1.) A lawnmower engine claims to provide 18 hp of power and 6.25 ft lb of torque. If this is true, what must be the rotational speed in RPM?

2.) The conversion of the shaft power of a wind turbine to electricity is the function of the generator. Assume it has an efficiency of 0.45. If the wind turns the shaft of a generator at 26.2 rad/s (about 250 RPM) and the generator produces 300 W of electricity, what torque is produced by the wind on the shaft?

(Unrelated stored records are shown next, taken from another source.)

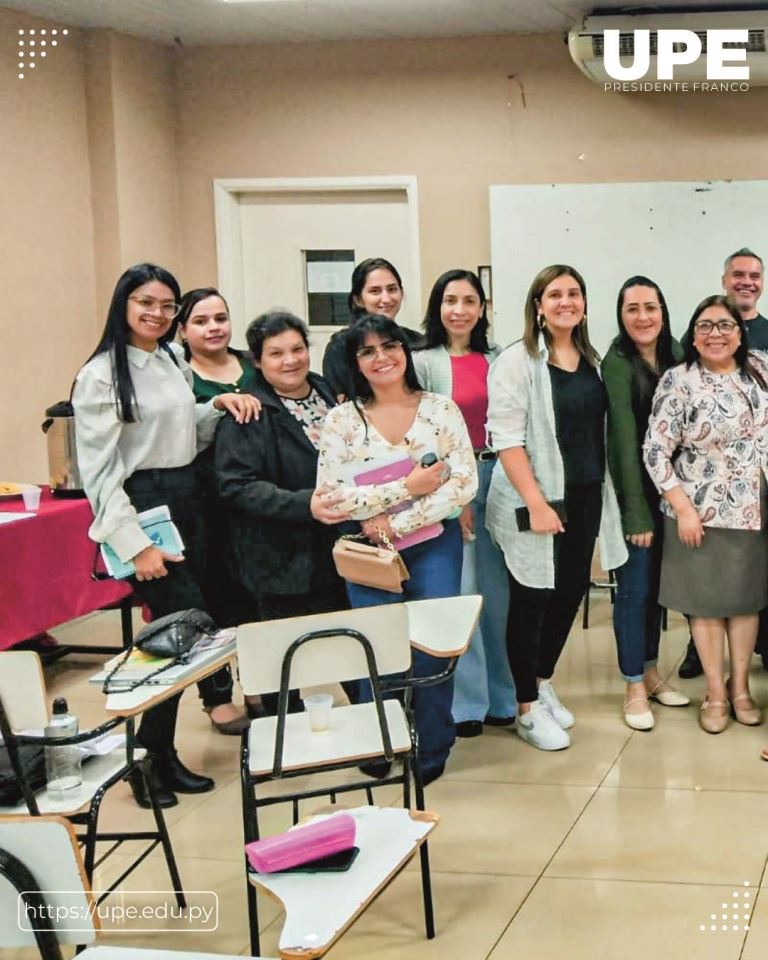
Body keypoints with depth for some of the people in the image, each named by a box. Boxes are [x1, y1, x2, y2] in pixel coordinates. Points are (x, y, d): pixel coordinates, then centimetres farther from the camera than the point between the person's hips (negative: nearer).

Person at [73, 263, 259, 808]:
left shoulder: (175, 361, 11)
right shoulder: (101, 374, -11)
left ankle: (161, 754, 18)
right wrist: (135, 545, -19)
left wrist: (220, 406, 2)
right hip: (143, 508, -7)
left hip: (187, 502, 7)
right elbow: (98, 470, -15)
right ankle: (144, 759, 4)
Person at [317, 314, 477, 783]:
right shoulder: (342, 419, 0)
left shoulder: (441, 408, 1)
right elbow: (331, 495, -10)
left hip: (434, 546, 0)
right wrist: (407, 487, -17)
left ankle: (431, 751, 17)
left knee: (431, 648, -3)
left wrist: (397, 521, -14)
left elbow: (466, 482, -7)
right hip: (369, 552, 0)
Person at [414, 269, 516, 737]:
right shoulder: (423, 362, -2)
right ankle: (467, 701, 8)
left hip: (497, 477, 4)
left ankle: (501, 694, 20)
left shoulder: (497, 360, 11)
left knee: (497, 589, 8)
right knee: (458, 590, -2)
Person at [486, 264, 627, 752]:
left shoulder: (592, 361, 10)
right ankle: (527, 710, 16)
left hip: (585, 498, 6)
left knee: (572, 591, 13)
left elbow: (599, 431, 15)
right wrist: (536, 503, -21)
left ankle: (543, 683, 34)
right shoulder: (517, 361, -10)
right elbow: (506, 439, -16)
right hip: (536, 501, -6)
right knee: (532, 601, 3)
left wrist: (604, 492, 8)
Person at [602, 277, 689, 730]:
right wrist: (636, 512, -18)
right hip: (632, 487, -6)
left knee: (658, 583, 14)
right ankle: (635, 687, 12)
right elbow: (625, 437, -17)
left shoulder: (676, 353, 4)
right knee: (634, 588, 0)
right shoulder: (617, 362, -14)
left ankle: (652, 671, 28)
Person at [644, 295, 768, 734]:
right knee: (707, 602, 7)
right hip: (702, 511, -4)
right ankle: (716, 694, 21)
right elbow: (655, 451, -13)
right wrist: (682, 508, -17)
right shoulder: (679, 381, -13)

To answer these questions, we will need to use the formulas that relate power, torque, and rotational speed.

1.) To calculate the rotational speed in RPM, we can use the formula:

Rotational speed (RPM) = (Torque × 60) / (2π × Power)

Given that the power is 18 hp and the torque is 6.25 ft lb, we can convert them to SI units:

Power = 18 hp × 745.7 W/hp = 13,423.6 W
Torque = 6.25 ft lb × 1.356 Nm/ft lb = 8.496 Nm

Plugging these values into the formula, we get:

Rotational speed (RPM) = (8.496 Nm × 60) / (2π × 13,423.6 W)

Calculating this expression gives us the rotational speed in RPM.

2.) To calculate the torque produced by the wind on the shaft, we can use the formula:

Torque = Power / (Rotational speed × Efficiency)

Given that the power is 300 W, the rotational speed is 26.2 rad/s, and the efficiency is 0.45, we can plug these values into the formula:

Torque = 300 W / (26.2 rad/s × 0.45)

Calculating this expression gives us the torque produced by the wind on the shaft.